Improving global auto industry
While the supply-side is likely to face a few challenges, the demand for PGM metals is set to expand this year, according to a study by Scotiabank. Auto catalysts account for nearly 40% of platinum demand and around 67% of palladium demand. These demands are being supported by stronger than expected recoveries in the US and Chinese auto sales in recent years, a trend that is expected to continue this year as well.
After enduring a six-year slump, with sales falling to a two-decade low, the European auto industry is poised for a 2% to 3% upside this year. As a matter of fact, sales figures were up for the sixth-straight month in February. A recovery in EU auto sales should further increase the demand for PGM metals. In all, Moody's Investors Service expects global light vehicle sales to grow 3.2% in 2014.
The improving consumer confidence, amid expectations of a more robust global economic growth this year, is likely to spur platinum demand in other sectors as well, for instance, the jewelry manufacturing that accounts for some 34% of the metal's total demand. As might be expected, industrial demand for all PGM metals is expected to pick-up through 2014, in line with ongoing economic recoveries.

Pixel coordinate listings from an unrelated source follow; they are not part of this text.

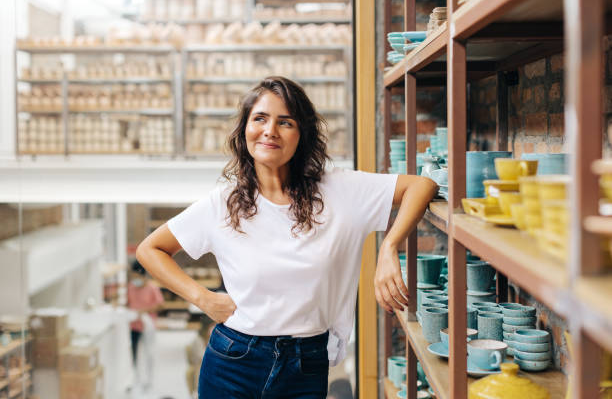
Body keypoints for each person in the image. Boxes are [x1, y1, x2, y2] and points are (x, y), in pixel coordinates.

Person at [135, 76, 437, 398]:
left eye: (285, 122)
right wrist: (203, 298)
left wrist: (389, 246)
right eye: (260, 119)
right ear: (245, 130)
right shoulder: (222, 203)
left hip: (305, 365)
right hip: (232, 360)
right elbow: (150, 249)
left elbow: (422, 186)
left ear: (301, 134)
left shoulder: (340, 189)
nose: (270, 131)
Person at [127, 259, 165, 391]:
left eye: (137, 277)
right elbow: (127, 303)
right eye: (133, 277)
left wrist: (144, 311)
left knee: (149, 353)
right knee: (134, 353)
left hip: (148, 326)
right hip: (134, 326)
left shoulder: (152, 288)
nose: (134, 279)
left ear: (143, 276)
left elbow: (160, 305)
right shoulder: (131, 287)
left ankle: (149, 380)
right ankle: (136, 378)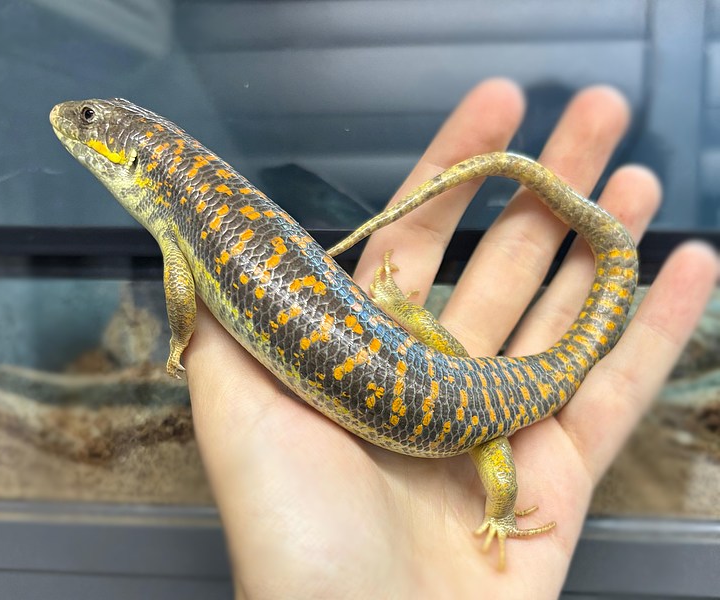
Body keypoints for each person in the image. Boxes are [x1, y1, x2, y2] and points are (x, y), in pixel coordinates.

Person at [182, 79, 719, 599]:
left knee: (493, 454)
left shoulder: (491, 435)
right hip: (463, 381)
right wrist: (394, 309)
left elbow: (497, 466)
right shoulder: (489, 439)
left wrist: (502, 510)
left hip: (475, 402)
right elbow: (458, 381)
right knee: (481, 422)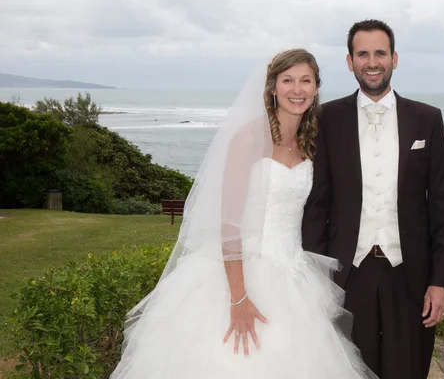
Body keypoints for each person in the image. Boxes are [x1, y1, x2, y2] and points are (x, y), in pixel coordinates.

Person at [110, 49, 376, 378]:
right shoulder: (249, 137)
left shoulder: (310, 143)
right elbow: (229, 223)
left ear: (317, 88)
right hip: (241, 277)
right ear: (273, 87)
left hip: (295, 276)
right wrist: (238, 299)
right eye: (288, 80)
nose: (297, 89)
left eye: (306, 80)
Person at [302, 19, 444, 379]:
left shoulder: (427, 119)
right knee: (350, 369)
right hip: (347, 273)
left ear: (394, 58)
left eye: (380, 53)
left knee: (409, 369)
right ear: (349, 61)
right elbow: (317, 204)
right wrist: (317, 279)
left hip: (411, 274)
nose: (372, 62)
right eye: (362, 54)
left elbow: (443, 206)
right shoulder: (326, 119)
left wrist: (441, 281)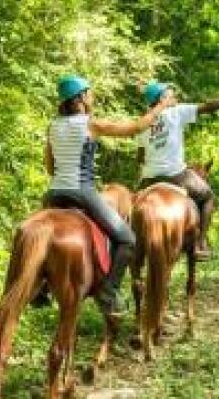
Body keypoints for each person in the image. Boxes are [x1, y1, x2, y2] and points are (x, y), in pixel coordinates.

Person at [43, 75, 171, 316]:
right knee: (127, 239)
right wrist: (161, 106)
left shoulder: (53, 126)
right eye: (89, 94)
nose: (91, 98)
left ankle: (41, 288)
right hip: (81, 192)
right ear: (80, 98)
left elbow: (50, 167)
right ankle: (108, 291)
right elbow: (135, 128)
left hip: (53, 194)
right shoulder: (91, 124)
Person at [137, 81, 219, 260]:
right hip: (176, 176)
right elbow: (209, 106)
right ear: (162, 98)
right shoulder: (177, 112)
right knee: (208, 197)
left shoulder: (143, 121)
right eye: (171, 94)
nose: (175, 97)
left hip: (149, 180)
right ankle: (200, 244)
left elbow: (140, 158)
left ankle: (134, 249)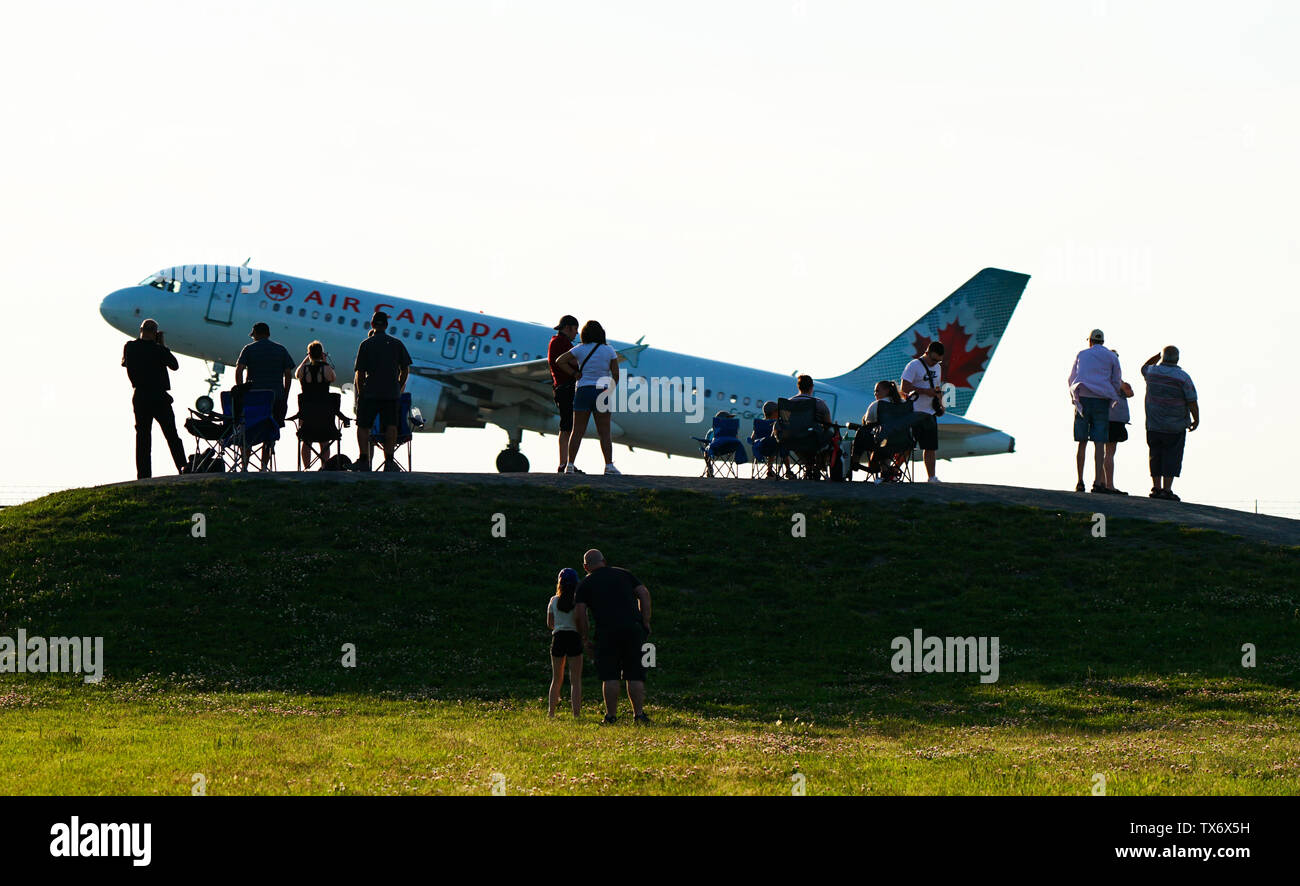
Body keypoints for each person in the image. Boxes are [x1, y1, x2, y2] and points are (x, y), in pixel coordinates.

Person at [573, 549, 652, 725]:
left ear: (585, 567)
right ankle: (639, 715)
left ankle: (611, 716)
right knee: (635, 674)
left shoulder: (586, 584)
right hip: (633, 629)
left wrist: (585, 637)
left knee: (610, 675)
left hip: (607, 632)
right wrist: (645, 621)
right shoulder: (624, 574)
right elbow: (644, 594)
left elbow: (579, 614)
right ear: (604, 561)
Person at [120, 318, 188, 479]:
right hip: (159, 396)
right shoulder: (158, 350)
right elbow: (174, 365)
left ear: (141, 329)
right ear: (156, 333)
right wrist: (162, 345)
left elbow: (125, 363)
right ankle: (183, 467)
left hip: (140, 395)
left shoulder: (130, 347)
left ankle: (143, 476)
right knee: (171, 435)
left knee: (143, 437)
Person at [555, 321, 621, 475]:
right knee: (604, 432)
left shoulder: (580, 349)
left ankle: (569, 465)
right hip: (601, 392)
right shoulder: (609, 350)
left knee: (577, 431)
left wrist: (574, 374)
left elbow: (560, 361)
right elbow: (616, 374)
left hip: (583, 390)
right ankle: (609, 466)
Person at [353, 311, 412, 472]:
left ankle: (363, 460)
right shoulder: (396, 344)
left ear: (372, 325)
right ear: (386, 325)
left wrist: (361, 392)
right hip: (391, 393)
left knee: (363, 426)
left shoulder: (366, 344)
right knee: (391, 426)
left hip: (370, 392)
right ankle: (390, 461)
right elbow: (405, 368)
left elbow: (359, 372)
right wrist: (398, 386)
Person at [1067, 329, 1124, 493]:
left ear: (1090, 341)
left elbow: (1072, 377)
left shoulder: (1082, 354)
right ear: (1103, 342)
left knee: (1082, 442)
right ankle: (1098, 482)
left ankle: (1080, 481)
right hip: (1101, 400)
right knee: (1099, 443)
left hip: (1083, 398)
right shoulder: (1112, 357)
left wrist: (1074, 397)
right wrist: (1111, 394)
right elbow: (1116, 379)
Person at [1141, 346, 1199, 501]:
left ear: (1162, 358)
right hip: (1175, 425)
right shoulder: (1183, 377)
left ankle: (1156, 488)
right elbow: (1192, 400)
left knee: (1155, 455)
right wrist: (1196, 419)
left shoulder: (1152, 373)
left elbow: (1143, 367)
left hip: (1154, 423)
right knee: (1171, 457)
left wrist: (1156, 356)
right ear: (1177, 359)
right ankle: (1167, 490)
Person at [235, 322, 295, 469]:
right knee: (269, 433)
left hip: (252, 399)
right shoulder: (281, 350)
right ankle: (264, 467)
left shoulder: (248, 349)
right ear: (268, 334)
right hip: (275, 399)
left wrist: (241, 389)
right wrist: (285, 395)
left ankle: (244, 466)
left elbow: (239, 370)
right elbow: (288, 374)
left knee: (248, 431)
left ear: (255, 334)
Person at [294, 341, 349, 467]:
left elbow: (297, 374)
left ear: (309, 354)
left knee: (306, 441)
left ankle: (306, 467)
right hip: (325, 414)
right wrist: (324, 361)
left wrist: (306, 360)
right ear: (321, 354)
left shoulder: (304, 370)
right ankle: (324, 466)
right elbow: (333, 377)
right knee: (324, 441)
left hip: (307, 413)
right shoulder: (326, 369)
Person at [900, 342, 945, 482]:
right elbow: (904, 389)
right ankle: (892, 471)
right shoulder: (913, 365)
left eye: (938, 361)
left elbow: (937, 387)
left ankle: (931, 477)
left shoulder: (938, 367)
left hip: (930, 412)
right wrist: (925, 391)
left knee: (930, 447)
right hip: (913, 412)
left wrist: (941, 404)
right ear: (927, 352)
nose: (935, 363)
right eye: (933, 359)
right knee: (906, 446)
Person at [547, 567, 584, 718]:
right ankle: (576, 714)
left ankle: (551, 713)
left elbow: (550, 623)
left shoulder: (554, 600)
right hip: (574, 637)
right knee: (575, 679)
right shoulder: (578, 602)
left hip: (558, 637)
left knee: (556, 678)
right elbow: (581, 621)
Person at [851, 379, 904, 479]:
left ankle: (855, 460)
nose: (875, 393)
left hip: (882, 443)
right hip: (902, 442)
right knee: (886, 440)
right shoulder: (904, 403)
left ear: (887, 391)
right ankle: (885, 470)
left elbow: (867, 421)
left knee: (862, 431)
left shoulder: (878, 404)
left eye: (877, 391)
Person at [548, 315, 580, 473]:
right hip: (566, 388)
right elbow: (575, 362)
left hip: (561, 388)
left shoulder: (557, 341)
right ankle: (565, 465)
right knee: (567, 427)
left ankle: (566, 464)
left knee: (567, 426)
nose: (577, 334)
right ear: (568, 328)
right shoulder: (562, 342)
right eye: (575, 330)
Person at [1103, 349, 1134, 496]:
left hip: (1105, 417)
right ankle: (1109, 484)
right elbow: (1129, 392)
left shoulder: (1100, 378)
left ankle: (1102, 482)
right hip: (1114, 419)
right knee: (1109, 452)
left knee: (1103, 452)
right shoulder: (1115, 379)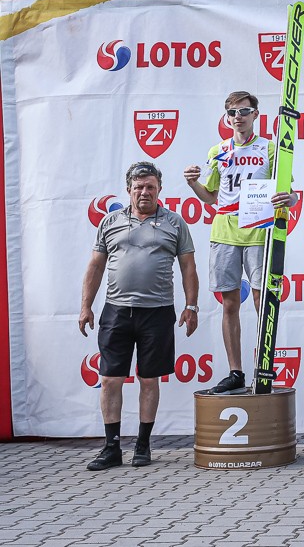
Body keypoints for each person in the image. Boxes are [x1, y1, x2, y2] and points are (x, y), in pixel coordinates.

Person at [79, 161, 199, 470]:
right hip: (116, 311)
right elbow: (95, 266)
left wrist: (191, 306)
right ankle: (111, 448)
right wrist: (85, 306)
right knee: (110, 380)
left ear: (160, 189)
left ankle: (143, 445)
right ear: (128, 189)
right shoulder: (110, 221)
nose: (144, 192)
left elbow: (188, 267)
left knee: (149, 379)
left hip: (157, 312)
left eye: (150, 187)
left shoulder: (175, 223)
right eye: (138, 187)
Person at [183, 91, 298, 395]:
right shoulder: (218, 151)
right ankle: (235, 371)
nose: (239, 117)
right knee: (230, 303)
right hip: (225, 230)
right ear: (227, 117)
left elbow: (290, 192)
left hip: (259, 228)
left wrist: (289, 199)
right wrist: (193, 183)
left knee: (262, 300)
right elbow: (211, 197)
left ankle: (264, 363)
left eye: (245, 111)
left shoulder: (270, 148)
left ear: (255, 114)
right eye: (233, 112)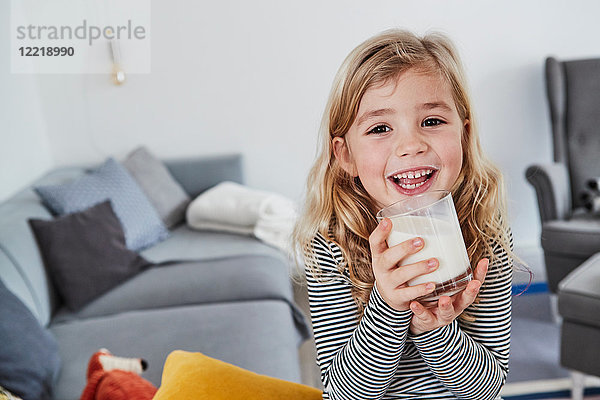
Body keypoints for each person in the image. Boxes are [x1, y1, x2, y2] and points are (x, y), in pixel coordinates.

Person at [292, 29, 517, 400]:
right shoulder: (332, 246)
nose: (411, 145)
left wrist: (433, 329)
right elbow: (344, 393)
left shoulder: (486, 232)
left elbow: (487, 388)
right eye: (380, 128)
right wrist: (389, 307)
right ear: (345, 154)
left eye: (432, 121)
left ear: (464, 134)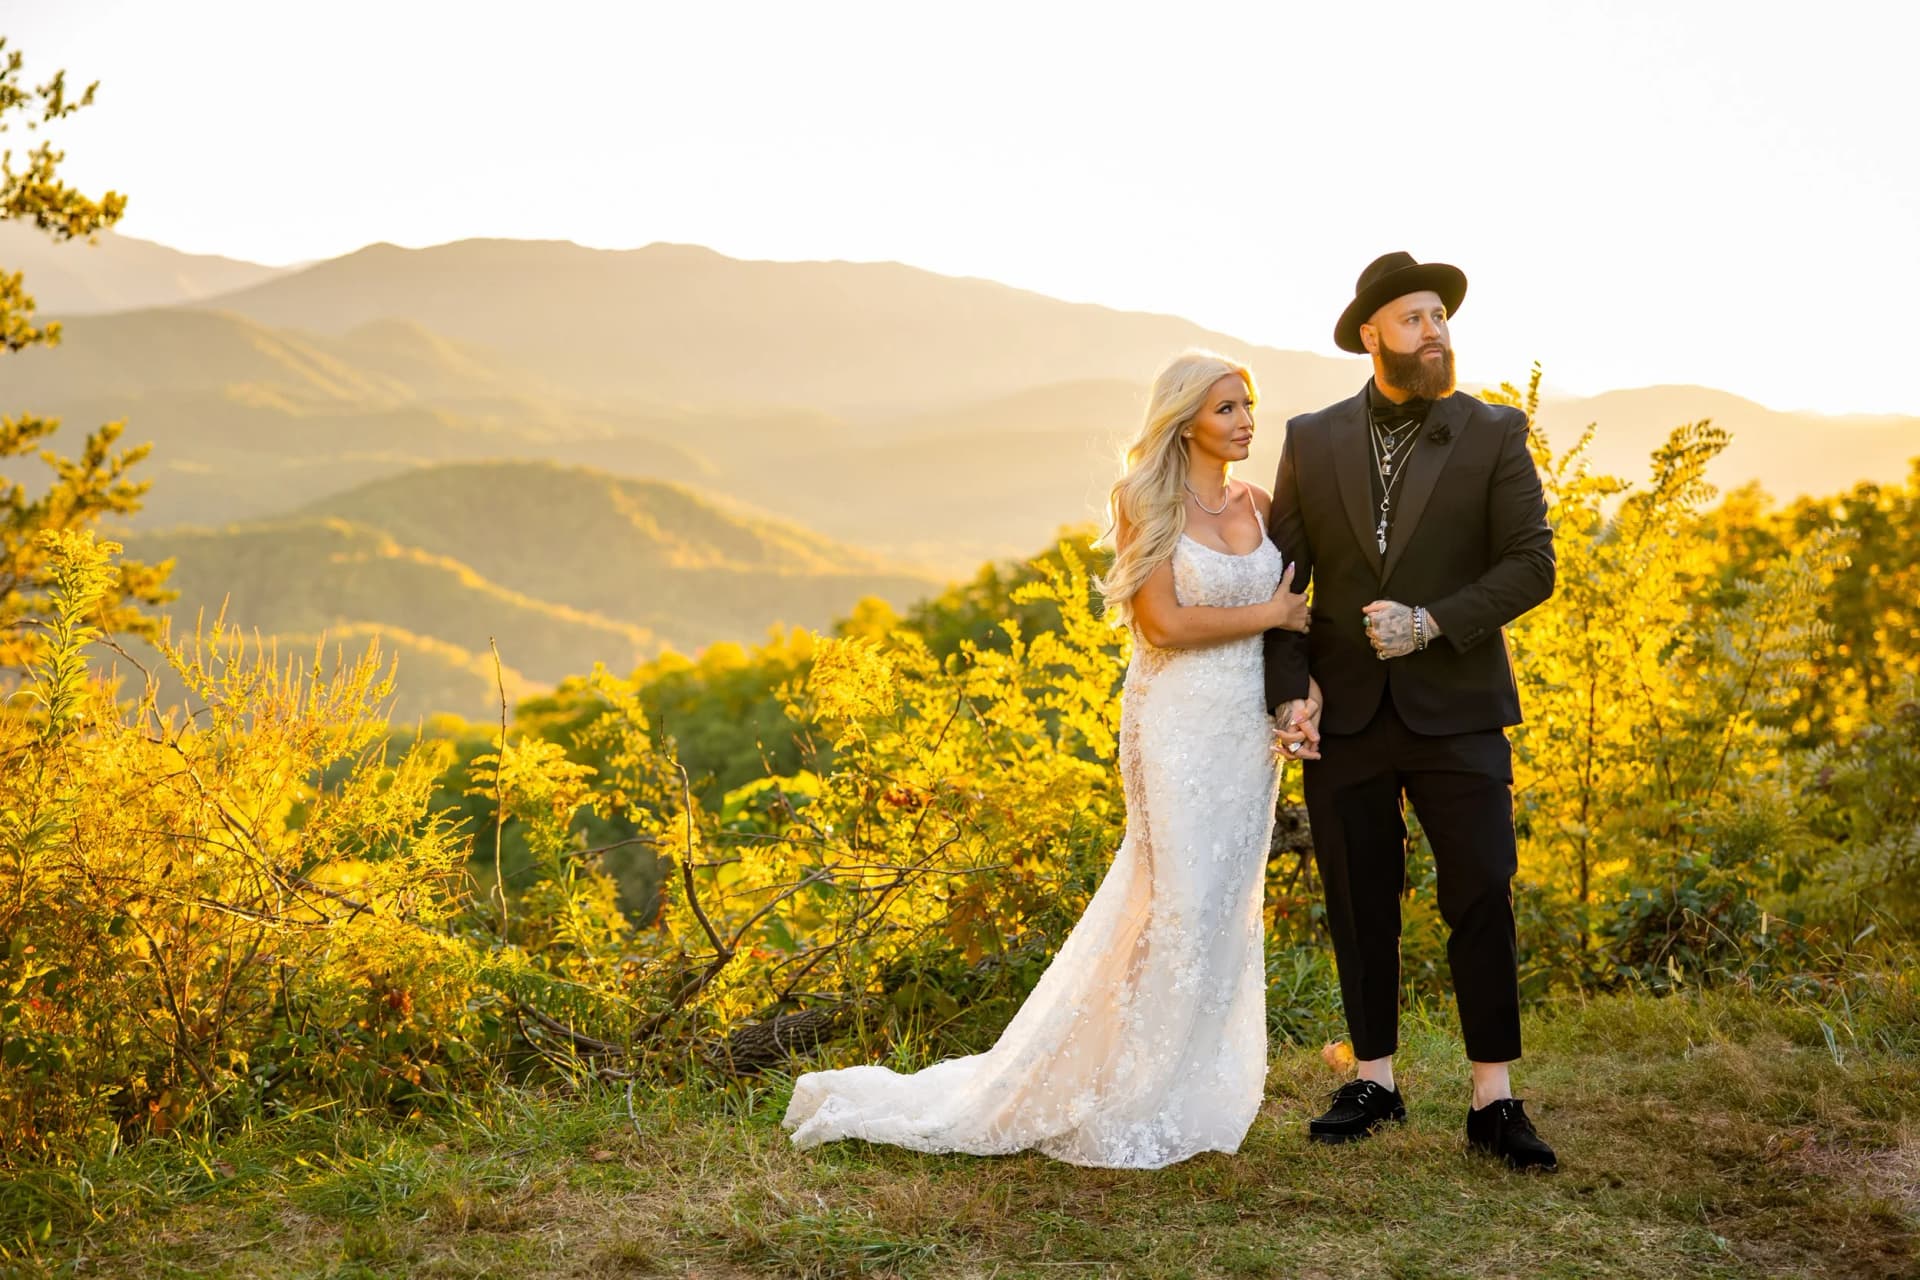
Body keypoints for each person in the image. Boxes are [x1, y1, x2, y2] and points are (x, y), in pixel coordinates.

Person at [782, 350, 1315, 1167]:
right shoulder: (1144, 499)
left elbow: (1293, 626)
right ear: (1184, 421)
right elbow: (1162, 625)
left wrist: (1298, 698)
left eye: (1248, 405)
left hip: (1245, 735)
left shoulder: (1261, 503)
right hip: (1175, 724)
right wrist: (1273, 612)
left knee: (1220, 910)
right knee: (1172, 903)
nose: (1245, 422)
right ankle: (1121, 1089)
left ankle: (1191, 1092)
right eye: (1226, 410)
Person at [1265, 252, 1560, 1171]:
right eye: (1415, 319)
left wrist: (1433, 623)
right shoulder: (1310, 438)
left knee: (1480, 889)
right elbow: (1278, 584)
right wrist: (1288, 690)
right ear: (1371, 335)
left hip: (1461, 707)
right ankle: (1375, 1080)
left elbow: (1532, 563)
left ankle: (1493, 1100)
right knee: (1357, 900)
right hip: (1344, 714)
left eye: (1442, 316)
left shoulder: (1494, 432)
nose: (1436, 330)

In 2013, Stillwater's revenue grew to $1.04 billion, up 29.9% from 2012. Mine production increased to 523,900 PGM ounces from 513,700 ounces in the previous year. The company has manageable debt, which is up by 5.5% from 2012. The company took impairment charges of $461.8 million (before-tax) on the Altar property in Argentina and the Marathon properties in Canada. Adjusted for these impairments, the after-tax consolidated net income was approximately $49.5 million for 2013, compared to $55.0 million in 2012. As costs for recycling remained constant, profit (before-tax) increased to $35.5 million in 2013 from $10.5 million in 2012.
At the year-end, the company's cash and liquid investments totaled $496 million. During the recent earnings call, CEO M J McMullen reiterated his goal:
"...to be able to return cash to shareholders in some form or another in not-too-distant future."
Considering Stillwater's current liquidity position along with debt, CEO McMullen indicated that company is considering dividend payouts or stock buybacks in near future. In either case, it will have a positive effect on the stock price.
Stillwater is the fifth biggest palladium producer and seventh biggest platinum producer in the world, and the only significant PGM metals producer in the Western hemisphere. The strike in South Africa and the Russian-Ukraine crisis pose some very complicated supply-side challenges in the near term. In contrast, Stillwater offers safety and stability due to its location and, thereby, is among the best positioned in the industry to gain from the production disruptions or supply limitations in South Africa and Russia, respectively. The resurgence of global auto industry is likely to further increase the demand for platinum and palladium through 2014 and beyond. Lastly, its financials look good and - with nearly $500 million on balance sheet - the possibility of cash distribution only adds to its appeal for the investors.